Temperature is an important variable, especially during incubation; the difference in hours is evident when the blastopore closes at 6.4 HPF in B. moorei and at 25 HPF in B. nattareri, a species that inhabits cold waters. For other Brycon species, it is similar since they inhabit warmer waters. We speculate that each developmental stage will present an optimum temperature.
Another important feature is the formation of the organs that are part of the digestive system. The larval yolk stage is where the establishment of organs such as the opening of the mouth and anus, and the formation of teeth and intestine, important for the passage and permanence of the preflexion, where exogenous feeding begins.
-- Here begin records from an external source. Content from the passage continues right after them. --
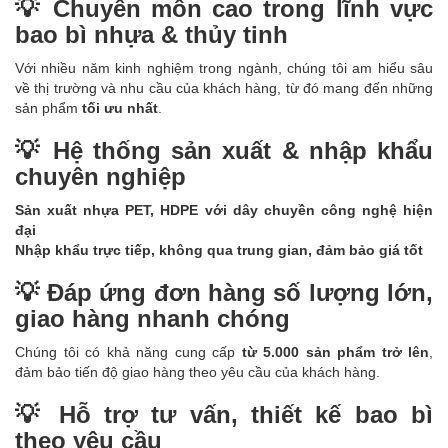
💡 Chuyên môn cao trong lĩnh vực
bao bì nhựa & thủy tinh
Với nhiều năm kinh nghiệm trong ngành, chúng tôi am hiểu sâu
về thị trường và nhu cầu của khách hàng, từ đó mang đến những
sản phẩm
tối ưu nhất
.
💡 Hệ thống sản xuất & nhập khẩu
chuyên nghiệp
Sản xuất nhựa PET, HDPE với dây chuyền công nghệ hiện
đại
Nhập khẩu trực tiếp, không qua trung gian, đảm bảo giá tốt
💡 Đáp ứng đơn hàng số lượng lớn,
giao hàng nhanh chóng
Chúng tôi có khả năng cung cấp
từ 5.000 sản phẩm trở lên
,
đảm bảo tiến độ giao hàng theo yêu cầu của khách hàng.
💡 Hỗ trợ tư vấn, thiết kế bao bì
theo yêu cầu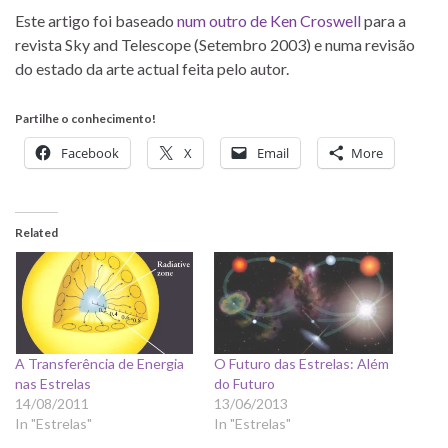
Este artigo foi baseado
num outro de Ken Croswell
para a
revista Sky and Telescope (Setembro 2003) e numa revisão
do estado da arte actual feita pelo autor.
Partilhe o conhecimento!
Facebook
X
Email
More
Related
A Transferência de Energia
O Futuro das Estrelas: Além
nas Estrelas
do Futuro
14/08/2011
13/06/2013
In "Estrelas"
In "Estrelas"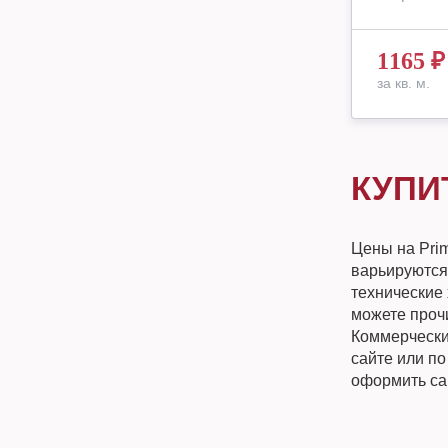
1165
₽
за кв. м.
КУПИ
Цены на Pri
варьируются
технические 
можете прочи
Коммерческий
сайте или п
оформить са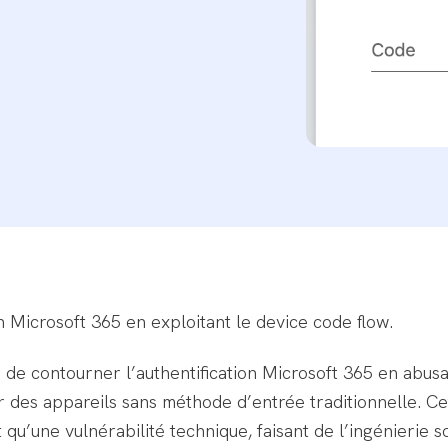
n Microsoft 365 en exploitant le device code flow.
 de contourner l’authentification Microsoft 365 en abus
r des appareils sans méthode d’entrée traditionnelle. Ce
t qu’une vulnérabilité technique, faisant de l’ingénierie so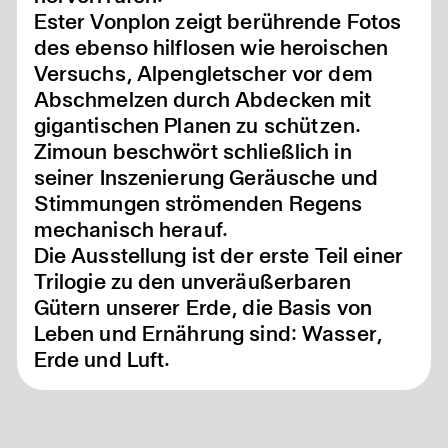
Ester Vonplon zeigt berührende Fotos
des ebenso hilflosen wie heroischen
Versuchs, Alpengletscher vor dem
Abschmelzen durch Abdecken mit
gigantischen Planen zu schützen.
Zimoun beschwört schließlich in
seiner Inszenierung Geräusche und
Stimmungen strömenden Regens
mechanisch herauf.
Die Ausstellung ist der erste Teil einer
Trilogie zu den unveräußerbaren
Gütern unserer Erde, die Basis von
Leben und Ernährung sind: Wasser,
Erde und Luft.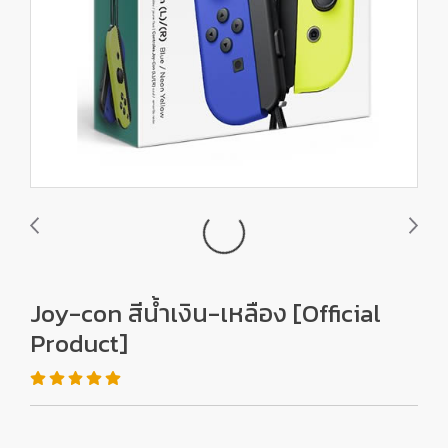
Joy-con สีน้ำเงิน-เหลือง [Official
Product]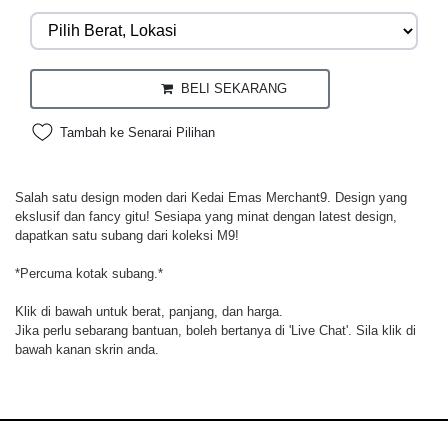
BELI SEKARANG
Tambah ke Senarai Pilihan
Salah satu design moden dari Kedai Emas Merchant9. Design yang
ekslusif dan fancy gitu! Sesiapa yang minat dengan latest design,
dapatkan satu subang dari koleksi M9!
*Percuma kotak subang.*
Klik di bawah untuk berat, panjang, dan harga.
Jika perlu sebarang bantuan, boleh bertanya di 'Live Chat'. Sila klik di
bawah kanan skrin anda.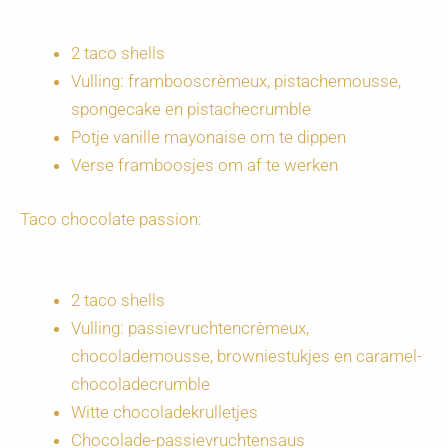
2 taco shells
Vulling: frambooscrèmeux, pistachemousse,
spongecake en pistachecrumble
Potje vanille mayonaise om te dippen
Verse framboosjes om af te werken
Taco chocolate passion:
2 taco shells
Vulling: passievruchtencrèmeux,
chocolademousse, browniestukjes en caramel-
chocoladecrumble
Witte chocoladekrulletjes
Chocolade-passievruchtensaus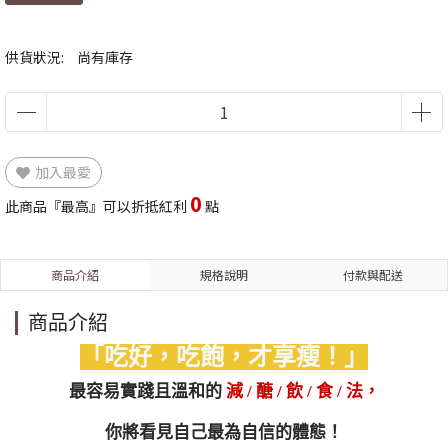
供貨狀況:
尚有庫存
加入最愛
0
此商品『最高』可以折抵紅利
點
商品介紹
規格說明
付款與配送
商品介紹
「吃好，吃飽，才享瘦！」
最容易實踐且溫和的
減 / 醣 / 飲 / 食 / 法，
你將看見自己最為自信的體態！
Brycon moorei is a species that maintains body proportionality during the early stages as indicated by the linear relationships. The Dorada presented fewer preanal myomeres than B. orbignyanus. Pigments arise at the same time in the trunk and head of B. amazonicus while for B. moorei they occur at different times. These characteristics should be considered at the time of identification and should not be individualized. Great care should be taken when observing the number of myomeres and rays, especially when the larvae are in flexion, as these are characteristics used for identification, as well as the distribution and type of pigmentation present in the stages.
The results of this study can be used to explain the overall picture of early larval stages under culture conditions and may help in the development of better methods for rearing larvae in production (Çelik et al., 2014), finding diagnostic characters for taxonomy and breeding sites important for the conservation of the species.